Kerilli, I'd have no problem with you hacking, schooling or jumping a small course on my 13.2hh if she were fit but if you wanted to hunt her I'd probably say you were too heavy.  I think a well built, fit and healthy Welsh C would be able to carry you for more than ten minutes.


----------



## rooooosie (19 December 2007)

id say around 8 stone

i ride a 13.2hh welsh c and im around 8 stone and he carries me EASILY, he could carry so much more and has carried heavyer riders as thoguh they are nothing

and hes not even a chunky sec c!


----------



## jnet (19 December 2007)

My 13.2hh SecC easy carries me, in all situations and I weigh 12 stone, she is a proper stocky C, you'll know if you're too much for her.


----------



## ILoveRoxy (19 December 2007)

We've got a 13.2hh New Forest pony for sale. A girl came to look at her today that weighed 12 stone and wanted her for mounted games. If she had said she wanted her for light hacking we would have let her have the pony. Mounted games involves so much leaping on and off and tight turns that the pony wouldn't have coped.

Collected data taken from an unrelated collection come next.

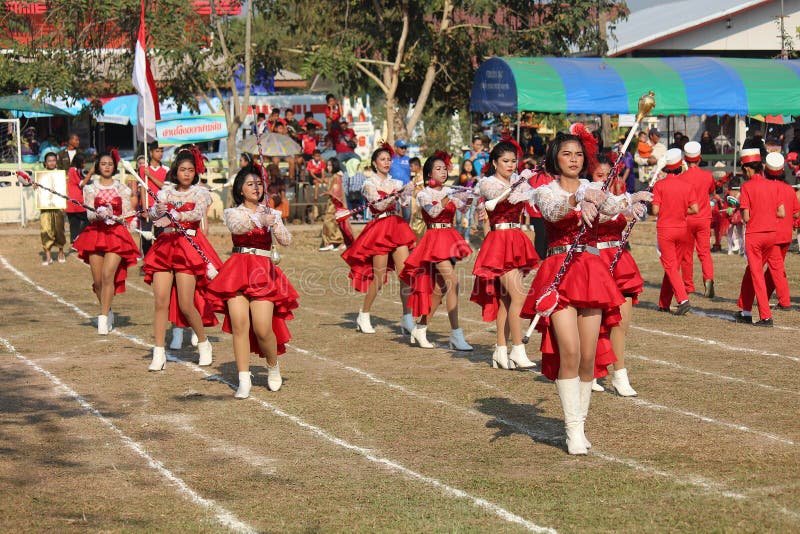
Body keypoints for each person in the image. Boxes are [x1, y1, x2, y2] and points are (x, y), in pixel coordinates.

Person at [521, 129, 640, 455]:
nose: (573, 160)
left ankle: (580, 424)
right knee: (570, 350)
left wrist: (631, 201)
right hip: (559, 271)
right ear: (555, 159)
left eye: (577, 154)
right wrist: (577, 200)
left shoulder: (595, 187)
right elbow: (553, 212)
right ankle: (572, 431)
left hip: (591, 271)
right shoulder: (545, 191)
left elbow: (614, 205)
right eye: (566, 154)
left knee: (589, 356)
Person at [207, 166, 298, 398]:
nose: (255, 187)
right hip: (238, 268)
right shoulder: (233, 212)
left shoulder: (270, 213)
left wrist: (274, 222)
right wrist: (259, 219)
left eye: (259, 183)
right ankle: (243, 379)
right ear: (240, 189)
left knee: (262, 328)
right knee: (239, 325)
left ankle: (272, 365)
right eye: (250, 183)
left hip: (262, 271)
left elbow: (286, 240)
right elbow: (237, 227)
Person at [142, 147, 222, 370]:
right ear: (175, 171)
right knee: (160, 302)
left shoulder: (200, 193)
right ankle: (158, 353)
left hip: (187, 246)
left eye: (190, 170)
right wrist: (156, 210)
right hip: (165, 247)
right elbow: (154, 214)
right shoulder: (166, 192)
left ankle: (203, 343)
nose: (186, 173)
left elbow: (197, 213)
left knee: (186, 304)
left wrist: (177, 215)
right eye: (182, 169)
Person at [470, 141, 540, 370]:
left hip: (516, 239)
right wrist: (519, 183)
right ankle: (517, 349)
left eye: (513, 161)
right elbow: (498, 198)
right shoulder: (488, 183)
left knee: (507, 300)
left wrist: (528, 184)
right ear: (494, 163)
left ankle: (501, 350)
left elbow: (533, 199)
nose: (511, 165)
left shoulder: (518, 183)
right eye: (505, 161)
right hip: (499, 241)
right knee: (518, 295)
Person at [399, 152, 473, 351]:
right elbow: (433, 212)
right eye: (438, 169)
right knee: (453, 282)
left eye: (444, 168)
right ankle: (456, 333)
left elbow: (464, 209)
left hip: (449, 239)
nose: (443, 171)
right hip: (434, 240)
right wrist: (448, 196)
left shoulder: (449, 191)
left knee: (439, 290)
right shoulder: (424, 193)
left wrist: (470, 196)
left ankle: (421, 328)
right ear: (429, 173)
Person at [342, 143, 416, 335]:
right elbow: (380, 205)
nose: (386, 162)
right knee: (380, 278)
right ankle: (364, 314)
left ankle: (407, 318)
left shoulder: (397, 183)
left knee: (405, 274)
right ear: (374, 163)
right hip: (380, 229)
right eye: (382, 159)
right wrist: (395, 195)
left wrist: (407, 192)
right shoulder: (369, 184)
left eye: (388, 159)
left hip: (397, 227)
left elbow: (405, 203)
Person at [589, 155, 646, 396]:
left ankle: (620, 374)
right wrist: (625, 205)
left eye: (607, 175)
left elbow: (618, 211)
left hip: (619, 260)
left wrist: (633, 211)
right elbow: (601, 215)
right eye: (599, 175)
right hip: (595, 260)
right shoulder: (586, 195)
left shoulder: (617, 197)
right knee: (594, 324)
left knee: (621, 322)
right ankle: (590, 370)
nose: (604, 180)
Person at [72, 151, 140, 334]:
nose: (107, 166)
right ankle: (107, 309)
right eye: (103, 164)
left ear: (114, 166)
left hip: (117, 235)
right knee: (98, 280)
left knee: (108, 274)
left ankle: (102, 318)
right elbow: (89, 214)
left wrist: (119, 218)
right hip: (96, 234)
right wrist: (98, 214)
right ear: (97, 167)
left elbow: (127, 213)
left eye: (110, 163)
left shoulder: (123, 189)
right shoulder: (90, 189)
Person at [739, 152, 798, 311]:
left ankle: (783, 301)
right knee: (774, 270)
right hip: (785, 234)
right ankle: (768, 298)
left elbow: (747, 215)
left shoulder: (759, 186)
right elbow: (795, 213)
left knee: (772, 269)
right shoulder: (789, 190)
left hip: (768, 232)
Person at [735, 149, 787, 327]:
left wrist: (740, 209)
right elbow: (781, 212)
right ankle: (746, 311)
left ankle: (765, 316)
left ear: (748, 169)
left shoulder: (747, 187)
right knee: (751, 273)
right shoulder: (774, 186)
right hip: (772, 235)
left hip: (755, 236)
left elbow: (747, 217)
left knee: (756, 275)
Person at [652, 148, 699, 314]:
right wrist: (681, 211)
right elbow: (695, 208)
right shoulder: (687, 185)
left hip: (666, 229)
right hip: (682, 228)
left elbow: (655, 211)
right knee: (673, 266)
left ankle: (683, 299)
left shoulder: (659, 185)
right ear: (680, 166)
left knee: (670, 266)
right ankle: (663, 303)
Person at [680, 141, 716, 298]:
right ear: (699, 158)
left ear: (685, 159)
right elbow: (712, 190)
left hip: (687, 218)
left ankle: (688, 286)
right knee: (704, 252)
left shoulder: (681, 178)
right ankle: (708, 279)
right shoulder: (707, 176)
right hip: (704, 218)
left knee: (686, 254)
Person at [137, 143, 169, 262]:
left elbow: (164, 186)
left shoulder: (166, 169)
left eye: (161, 151)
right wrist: (145, 209)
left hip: (160, 207)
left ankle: (157, 261)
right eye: (157, 151)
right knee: (146, 236)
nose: (160, 153)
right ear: (150, 152)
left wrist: (150, 176)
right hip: (148, 207)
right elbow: (143, 188)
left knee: (160, 236)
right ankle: (147, 261)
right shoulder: (143, 169)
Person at [38, 152, 67, 265]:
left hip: (58, 206)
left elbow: (64, 190)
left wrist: (64, 204)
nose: (51, 162)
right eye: (49, 160)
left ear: (56, 161)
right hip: (45, 207)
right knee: (45, 230)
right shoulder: (40, 175)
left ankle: (61, 252)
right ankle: (48, 256)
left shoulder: (60, 174)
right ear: (45, 163)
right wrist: (36, 187)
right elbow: (38, 192)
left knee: (59, 230)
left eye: (53, 160)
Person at [318, 157, 347, 251]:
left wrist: (328, 193)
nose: (328, 167)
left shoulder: (336, 177)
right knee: (329, 222)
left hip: (335, 204)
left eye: (330, 165)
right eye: (328, 165)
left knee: (329, 221)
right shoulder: (333, 177)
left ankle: (340, 241)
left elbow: (337, 191)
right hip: (331, 203)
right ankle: (329, 242)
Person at [65, 154, 90, 246]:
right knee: (88, 219)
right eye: (83, 162)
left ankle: (75, 241)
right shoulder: (73, 170)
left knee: (74, 223)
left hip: (71, 201)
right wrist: (90, 174)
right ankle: (79, 236)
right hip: (76, 201)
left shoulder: (74, 170)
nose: (85, 164)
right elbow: (81, 184)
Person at [456, 159, 478, 241]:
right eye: (466, 165)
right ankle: (458, 234)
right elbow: (461, 182)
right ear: (463, 167)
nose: (468, 167)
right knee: (458, 219)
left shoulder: (475, 177)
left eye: (470, 165)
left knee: (467, 217)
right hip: (459, 199)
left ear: (472, 167)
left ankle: (466, 237)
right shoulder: (462, 176)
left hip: (469, 200)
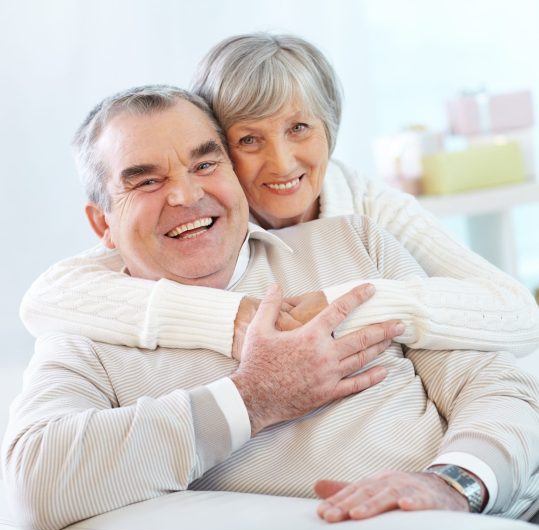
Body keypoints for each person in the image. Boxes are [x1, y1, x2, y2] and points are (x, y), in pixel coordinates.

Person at [3, 86, 538, 530]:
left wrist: (451, 482)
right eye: (146, 180)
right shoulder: (85, 335)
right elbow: (32, 483)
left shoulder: (354, 241)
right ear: (102, 225)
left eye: (205, 163)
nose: (187, 195)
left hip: (495, 505)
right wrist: (251, 400)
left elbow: (495, 386)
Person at [19, 33, 539, 362]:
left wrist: (345, 306)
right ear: (217, 150)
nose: (283, 163)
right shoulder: (196, 221)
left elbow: (517, 311)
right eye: (249, 139)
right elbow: (46, 299)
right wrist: (234, 319)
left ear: (329, 131)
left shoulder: (366, 205)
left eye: (299, 128)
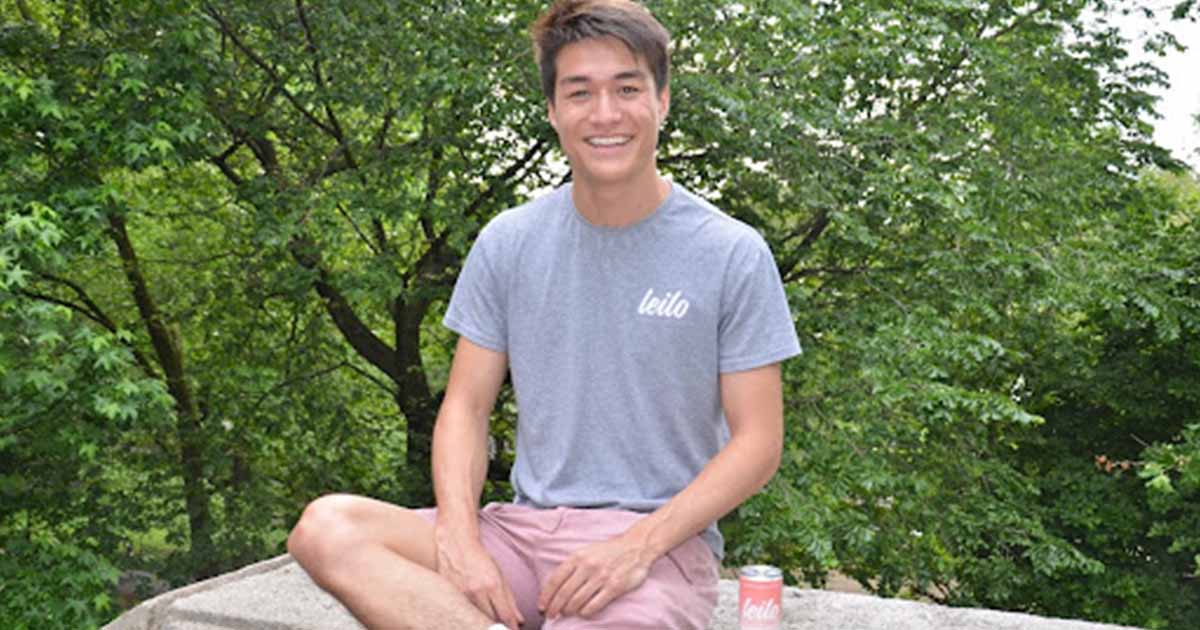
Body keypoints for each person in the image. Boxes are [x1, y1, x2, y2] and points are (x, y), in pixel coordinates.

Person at [285, 1, 801, 628]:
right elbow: (466, 408)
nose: (605, 114)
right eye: (579, 92)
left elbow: (758, 443)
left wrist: (636, 547)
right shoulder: (510, 241)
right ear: (553, 110)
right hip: (519, 535)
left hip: (656, 550)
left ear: (662, 100)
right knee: (328, 528)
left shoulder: (730, 253)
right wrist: (460, 541)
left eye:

I think it all depends on what you want to do.


----------



## Vicki1986 (21 December 2007)

my pony isnt strictly a sec C, she is a heinz 57 but of similar build, 13.1 and weighs 360kgs all year round. she can carry max 10stone for a few one off rides.
i weigh 8stone12 - 9 stone, am 5ft2 and she can carry me very well (well manages to tank off with me and jumps well so i presume she is ok!!) this is us to give you an idea &gt; http://s35.photobucket.com/albums/d173/v...linicoct071.jpg

i used to weigh 9.7-10stone and i really did feel too heavy for her, but your sec c looks a bit more chunky so would prob be fine with up to 10 stone i would say, not that im an expert!


----------



## angiebaby (21 December 2007)

These type of topics have been coming up a lot recently; a big pain up the backside to me. I'm 45 years old, 5ft3 I weight 9 and a half stone. I ride a 12.3h Nf who is 15 and around 350 kilos I have had him over 6 years. Jump him, take him around 8 mile UK chasers couse, hack him for anything from 1 to 2 hours 3/4 times a week. He's never been lame, had back problems, feet, teeth etc etc, nothing in all the time we've had him. Stop worrying and enjoy riding Rant over !


----------



## Vicki1986 (22 December 2007)

saddle can play a big part too, if you are near the top end of your ponys weight carrying capacity a light saddle will help out, synethetic or part. most all leather saddles are heavy.


----------